Whooping crane nest with eggs on the northern end of Louisiana’s Cajun prairie.

Lafayette, La – (Ammoland.com)– The foremost crane experts in North America heard encouraging news for Louisiana’s experimental whooping crane population when news of eggs produced by a mating pair was announced at the 13th North American Crane Workshop in Lafayette, La.

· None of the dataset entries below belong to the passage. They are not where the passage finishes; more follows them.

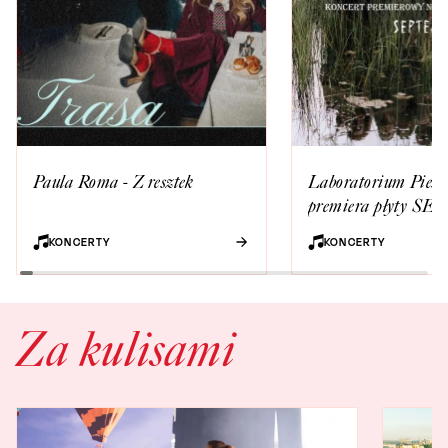
Paula Roma - Z resztek
Laboratorium Pieśni
premiera płyty S
KONCERTY
KONCERTY
Za kulisami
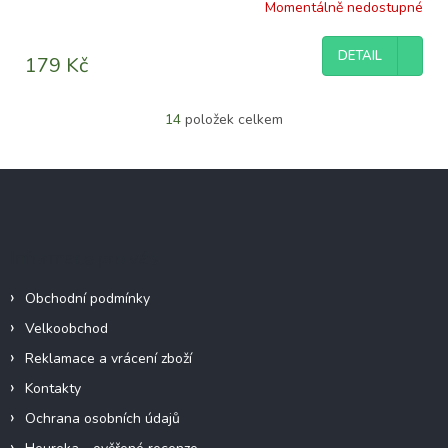
Momentálně nedostupné
DETAIL
179 Kč
14
položek celkem
O
v
l
Z
á
á
d
p
a
c
a
Informace pro vás
í
t
p
í
r
Obchodní podmínky
v
Velkoobchod
k
y
Reklamace a vrácení zboží
v
Kontakty
ý
p
Ochrana osobních údajů
i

“I am proud today to announce to you that our small population of whooping cranes is adjusting well to life in the wild and a mating pair has produced eggs in the wild for the first time in over 70 years on the Louisiana landscape,” said Louisiana Department of Wildlife and Fisheries (LDWF) Secretary Robert Barham. “Our biologist team and partners including the International Crane Foundation, the Louisiana Cooperative Fish and Wildlife Research Unit, the U.S. Geological Survey’s Patuxent Wildlife Research Center, the U.S. Fish and Wildlife Service, the Louisiana Wildlife and Fisheries Foundation and project funding donors have all made this moment possible.”

Barham and Lt. Governor Jay Dardenne welcomed the workshop group on Tuesday morning at Hotel Acadiana.

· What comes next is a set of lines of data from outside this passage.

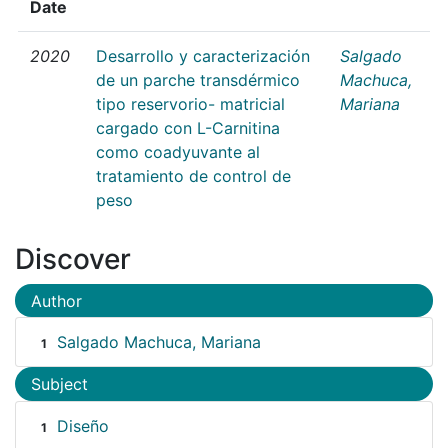
Date
2020
Desarrollo y caracterización
Salgado
de un parche transdérmico
Machuca,
tipo reservorio- matricial
Mariana
cargado con L-Carnitina
como coadyuvante al
tratamiento de control de
peso
Discover
Author
Salgado Machuca, Mariana
1
Subject
Diseño
1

“Thanks to the completion of our state birding guide—published through my office in partnership with the American Birding Association and the Atchafalaya National Heritage Area — Louisiana has become a strong competitor for birding-related tourism,” said Dardenne. “Similarly, conservation efforts such as the reintroduction of the whooping crane to Louisiana since 2011 are positive steps toward ecotourism in our state.”

The state whooping crane reintroduction project began with the release of an initial cohort of juvenile cranes in 2011 at White Lake Wetlands Conservation Area in Vermilion Parish. The single nest with eggs, on the northern end of the Cajun prairie, remains under observation by project biologists.

Including subsequent cohorts, 50 whooping cranes have been released in Louisiana. Thirty of those birds have survived. Some have been lost to predators, some to naturally occurring health problems, and five in total have been confirmed as killed or wounded in shooting incidents.

The North American Crane Working Group, meeting this week in southwest Louisiana, is being briefed on Louisiana’s whooping crane reintroduction, the wild Aransas/Wood Buffalo whooping crane flock, the technology utilized in crane research and challenges to crane survival.